Я бы не поколебался назвать главный дом особняком, но здесь, в самой роскошной части Тихоокеанских Палисадов, где жилища кинозвезд и разнообразного начальства липнут к холмам, точно морские моллюски к днищу корабля, решительно все на площади менее пяти тысяч квадратных футов фактически считается жалкой лачугой. Тут тебе неимоверный Тюдор, основа современного южнокалифорнийского дизайна, главным принципом которого, похоже, является: «Плевать на вкус, просто сделай побольше».
Томми явно знает дорогу по дому и проводит меня по целому ряду коридоров и лестниц, пока мы не достигаем конца длинного прохода. Пара застекленных створчатых дверей с выгравированным на стеклах абстрактным узором открывается в солярий. Стены из одних окон пропускают солидный объем июльского солнца.

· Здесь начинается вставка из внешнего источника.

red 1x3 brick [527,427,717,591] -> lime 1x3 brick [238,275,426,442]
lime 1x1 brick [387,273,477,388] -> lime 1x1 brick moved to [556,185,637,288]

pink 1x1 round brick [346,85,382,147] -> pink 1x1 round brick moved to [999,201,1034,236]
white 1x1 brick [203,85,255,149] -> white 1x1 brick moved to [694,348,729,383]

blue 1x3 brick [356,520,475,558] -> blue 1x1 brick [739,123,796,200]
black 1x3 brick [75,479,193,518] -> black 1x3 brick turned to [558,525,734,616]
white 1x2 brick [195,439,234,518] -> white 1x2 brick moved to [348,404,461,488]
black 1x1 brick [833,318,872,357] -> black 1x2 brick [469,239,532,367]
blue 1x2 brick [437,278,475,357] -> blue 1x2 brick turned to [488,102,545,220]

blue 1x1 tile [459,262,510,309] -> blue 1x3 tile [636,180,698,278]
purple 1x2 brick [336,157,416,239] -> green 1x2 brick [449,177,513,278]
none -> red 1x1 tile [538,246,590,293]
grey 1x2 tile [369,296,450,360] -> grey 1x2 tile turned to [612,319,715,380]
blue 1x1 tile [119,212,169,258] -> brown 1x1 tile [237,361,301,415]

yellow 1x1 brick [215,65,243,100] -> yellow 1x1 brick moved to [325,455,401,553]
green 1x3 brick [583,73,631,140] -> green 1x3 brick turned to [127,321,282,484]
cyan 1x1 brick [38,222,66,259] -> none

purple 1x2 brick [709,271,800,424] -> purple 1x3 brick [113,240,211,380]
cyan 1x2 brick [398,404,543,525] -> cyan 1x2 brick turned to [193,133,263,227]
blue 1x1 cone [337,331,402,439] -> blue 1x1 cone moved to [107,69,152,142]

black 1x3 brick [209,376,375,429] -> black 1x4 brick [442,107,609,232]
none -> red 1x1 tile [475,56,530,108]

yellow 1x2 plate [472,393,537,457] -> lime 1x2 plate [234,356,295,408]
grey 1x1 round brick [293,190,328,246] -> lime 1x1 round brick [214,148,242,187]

Деревца и растения очерчивают дорожку из каменных плит, ветви свисают низко, и листья скребут меня по макушке.
Фрэнк Талларико сидит в плетеном кресле у дальней стены солярия, ноги его скрещены в непринужденной, но деловой манере, пошитый точно по мерке костюм облекает его длинное, стройное тело. Занимается он тем, что один за другим швыряет апельсины в свой широкий, толстогубый рот, даже не заботясь очистить кожуру, после чего мгновенно жует их и проглатывает.
В самом конце дорожки стоит пара пальм. Когда я там прохожу, то чую еще чье-то присутствие. И действительно – два телохранителя Талларико стоят неподалеку, их грузные тела лишь самую малость маскируются стволами деревьев.
– Здравствуйте, мистер Рубио, – говорит мистер Талларико. Голос у него ровный, совсем незатейливый. Я ожидал чего-то в манере Марлона Брандо – моя кинематографическая подкованность снова меня одурачила.
– Здравствуйте, мистер Талларико, – начинаю я, не особенно уверенный в том, как мне себя вести. Может, мне следует к его кольцу приложиться? Черт, но у него на пальцах вообще никаких колец нет. Я должен выказывать уважение? Играть крутого? А почему он кошку не гладит? Подобных вещей почему-то никогда не растолковывают, когда ты отправляешься лицензию частного сыщика получать. – Какая скромная у вас вечеринка.
Талларико улыбается, и эта улыбка кажется искренней. Неплохое начало.
– Это все моя жена, – говорит он, пренебрежительно махая рукой и словно бы отбрасывая этот вопрос в сторону. – Она все больше и больше подобными вещами увлекается. У одного из одноклассников моего сына когти вышли год назад, и его семья закатила вечеринку в «Четырех сезонах». Они сняли весь отель на целую ночь, все танцзалы, рестораны, прочую ерунду. В каждом зале играл свой оркестр, на каждом этаже была своя тема.
– Как же это… излишне.
– У нас с вами, мистер Рубио, у мужчин, есть свои состязания – наш бизнес, наши спортивные события, – но женщины… им бы все поярче да поэффектнее.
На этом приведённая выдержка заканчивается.